Below are some records. Set each one down exactly as it reads.

[Start of Attachment]

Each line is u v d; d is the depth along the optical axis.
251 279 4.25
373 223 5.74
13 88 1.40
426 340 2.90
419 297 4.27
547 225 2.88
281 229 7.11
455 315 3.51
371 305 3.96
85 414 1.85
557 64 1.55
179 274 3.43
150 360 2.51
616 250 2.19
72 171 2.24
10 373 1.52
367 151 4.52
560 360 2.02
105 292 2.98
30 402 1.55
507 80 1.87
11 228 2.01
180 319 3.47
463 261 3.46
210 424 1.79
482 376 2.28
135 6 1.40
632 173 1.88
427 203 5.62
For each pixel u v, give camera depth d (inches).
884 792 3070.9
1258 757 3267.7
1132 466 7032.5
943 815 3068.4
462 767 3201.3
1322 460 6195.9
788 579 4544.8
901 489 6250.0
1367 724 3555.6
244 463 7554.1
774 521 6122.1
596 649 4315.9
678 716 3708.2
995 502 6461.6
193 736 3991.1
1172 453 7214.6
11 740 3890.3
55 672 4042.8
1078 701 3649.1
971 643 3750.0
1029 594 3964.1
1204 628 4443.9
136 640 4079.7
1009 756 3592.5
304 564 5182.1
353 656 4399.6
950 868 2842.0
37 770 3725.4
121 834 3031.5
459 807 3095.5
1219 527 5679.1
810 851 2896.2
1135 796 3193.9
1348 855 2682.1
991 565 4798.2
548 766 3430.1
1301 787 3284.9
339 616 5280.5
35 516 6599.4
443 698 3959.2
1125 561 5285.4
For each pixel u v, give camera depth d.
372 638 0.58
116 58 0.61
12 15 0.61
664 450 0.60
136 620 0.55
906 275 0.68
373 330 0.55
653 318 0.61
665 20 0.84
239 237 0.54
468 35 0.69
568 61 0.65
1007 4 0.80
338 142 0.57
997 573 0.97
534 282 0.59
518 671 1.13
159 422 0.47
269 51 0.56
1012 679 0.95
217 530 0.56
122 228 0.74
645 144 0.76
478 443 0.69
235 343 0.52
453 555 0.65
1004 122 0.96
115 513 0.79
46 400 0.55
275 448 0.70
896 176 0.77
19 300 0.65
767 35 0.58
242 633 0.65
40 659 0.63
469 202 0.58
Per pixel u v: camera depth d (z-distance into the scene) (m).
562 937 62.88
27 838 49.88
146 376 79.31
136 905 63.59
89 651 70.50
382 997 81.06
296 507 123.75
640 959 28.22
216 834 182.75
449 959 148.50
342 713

[End of Attachment]

# [Response area]
Each line is u v d; d is the depth along the optical axis.
251 279 4.25
373 223 5.74
13 88 1.40
426 340 2.90
419 297 4.27
547 225 2.88
281 229 7.11
455 315 3.51
371 305 3.96
85 414 1.85
557 64 1.55
179 274 3.43
150 360 2.51
616 250 2.19
72 171 2.24
10 373 1.52
367 151 4.52
560 360 2.02
105 292 2.98
30 402 1.55
507 80 1.87
11 228 2.01
180 319 3.47
463 261 3.46
210 424 1.79
482 376 2.28
135 6 1.40
632 173 1.88
427 203 5.62
For each pixel u v, give camera depth d (inches).
884 792 3070.9
1258 757 3267.7
1132 466 7032.5
943 815 3068.4
462 767 3201.3
1322 460 6195.9
788 579 4544.8
901 489 6250.0
1367 724 3555.6
244 463 7554.1
774 521 6122.1
596 649 4315.9
678 716 3708.2
995 502 6461.6
193 736 3991.1
1172 453 7214.6
11 740 3890.3
55 672 4042.8
1078 701 3649.1
971 643 3750.0
1029 594 3964.1
1204 628 4443.9
136 640 4079.7
1009 756 3592.5
304 564 5182.1
353 656 4399.6
950 868 2842.0
37 770 3725.4
121 834 3031.5
459 807 3095.5
1219 527 5679.1
810 851 2896.2
1135 796 3193.9
1348 855 2682.1
991 565 4798.2
548 766 3430.1
1301 787 3284.9
339 616 5280.5
35 516 6599.4
443 698 3959.2
1125 561 5285.4
For each pixel u v, give camera depth d.
372 638 0.58
116 58 0.61
12 15 0.61
664 450 0.60
136 620 0.55
906 275 0.68
373 330 0.55
653 318 0.61
665 20 0.84
239 237 0.54
468 35 0.69
568 61 0.65
1007 4 0.80
338 142 0.57
997 573 0.97
534 282 0.59
518 671 1.13
159 422 0.47
269 51 0.56
1012 679 0.95
217 530 0.56
122 228 0.74
645 144 0.76
478 443 0.69
235 343 0.52
453 555 0.65
1004 122 0.96
115 513 0.79
46 400 0.55
275 448 0.70
896 176 0.77
19 300 0.65
767 35 0.58
242 633 0.65
40 659 0.63
469 202 0.58
Per pixel u v: camera depth d (z-distance into the scene) (m).
562 937 62.88
27 838 49.88
146 376 79.31
136 905 63.59
89 651 70.50
382 997 81.06
296 507 123.75
640 959 28.22
216 834 182.75
449 959 148.50
342 713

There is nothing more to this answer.